A: At Hackensack Meridian Health, we’ve been investing in expanding our residency and fellowship programs across our entire network, covering a wide range of roles. We also see a lot of value in partnering with local schools, offering clinical experiences on-site to create a pipeline of talent. The earlier we are able to reach students, the better. I regularly give talks to high school students myself, giving them a glimpse of what it’s like to be a nurse, a cardiovascular technologist, or a sonographer. We are also organizing in-person job fairs and recruitment days on-site.


Going back to what we discussed before, it’s about being in touch with younger generations and understanding what makes them tick. A PowerPoint presentation with a few pictures of a clinical environment is really not going to cut it anymore. It may have worked five years ago. But today, I need to bring in a rotating 3D model of the heart, or a video of a technologist performing a scan on a patient. That’s what gets these students excited about healthcare and the possibilities of new technologies.

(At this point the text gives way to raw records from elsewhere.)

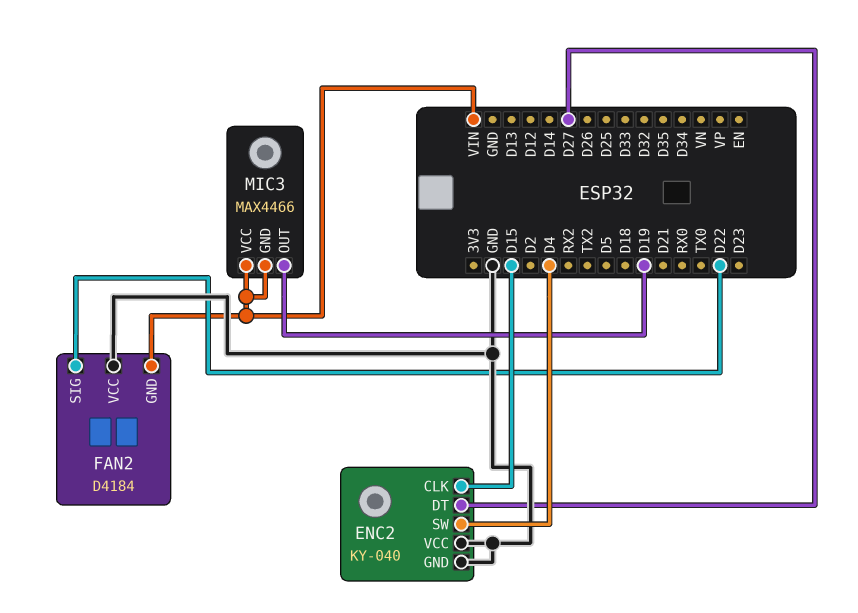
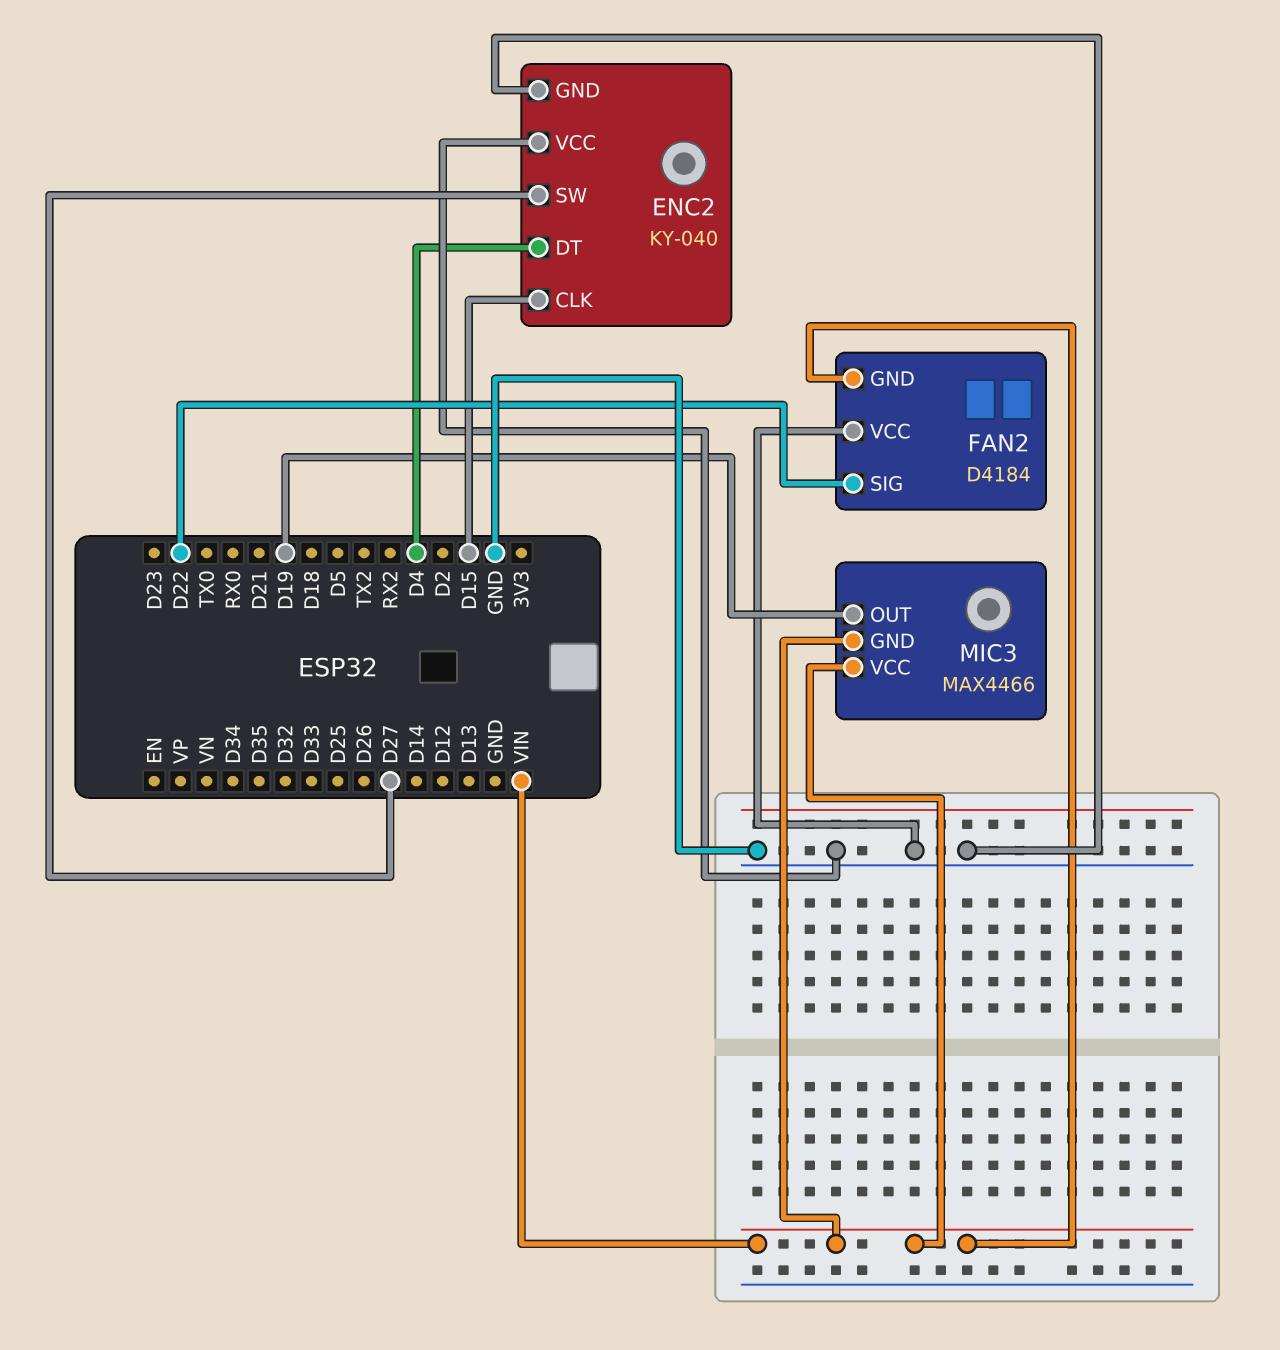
ENC2 pin DT: D27 -> D4
ENC2 pin SW: D4 -> D27

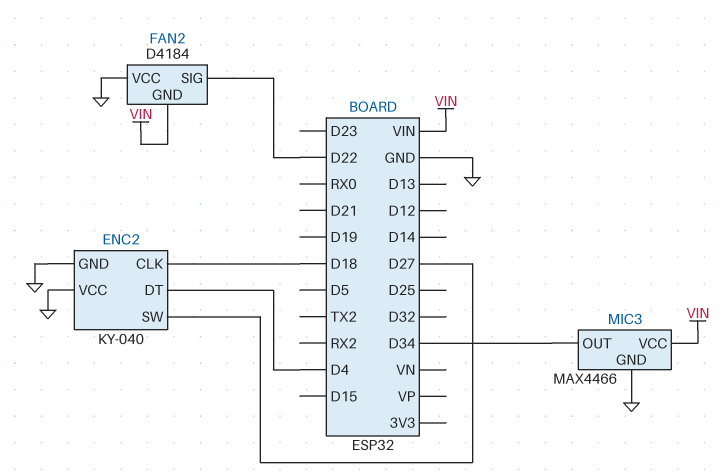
ENC2 pin CLK: D15 -> D18
MIC3 pin GND: VIN -> GND
MIC3 pin OUT: D19 -> D34

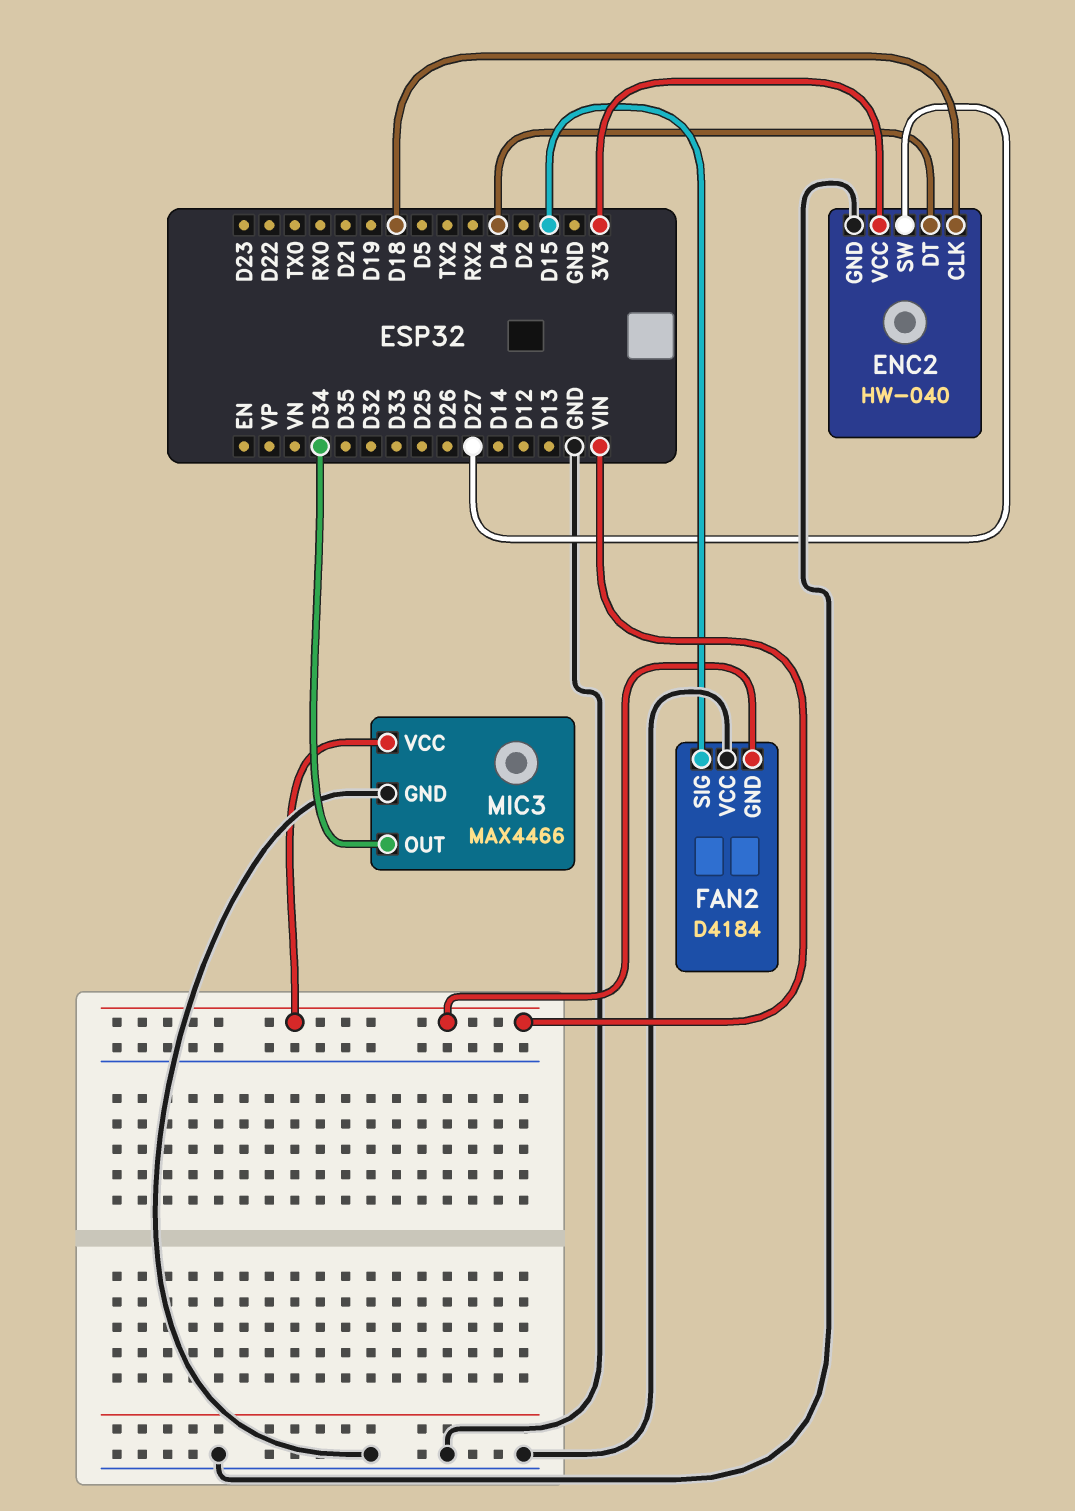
ENC2: KY-040 -> HW-040
ENC2 pin VCC: GND -> 3V3
FAN2 pin SIG: D22 -> D15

Most important, I think we all need to spend more time talking about what it’s like to care for people. Whether you are a doctor, a nurse, or the person who cleans the floors – we all have a role to play in saving patients’ lives. Maybe we have lost some of that passion and appreciation in healthcare in recent years because we have all been under so much pressure. But there is still nothing more valuable than being able to care for another person. That’s the message I’m hoping to get out there.

This conversation has been edited for flow and clarity.


[1] The door-to-balloon time measures how long it takes to get a patient who suffered a heart attack into the cath lab to perform the necessary intervention to restore blood flow to the heart. The shorter the door-to-balloon time, the better the chance of favorable patient outcomes.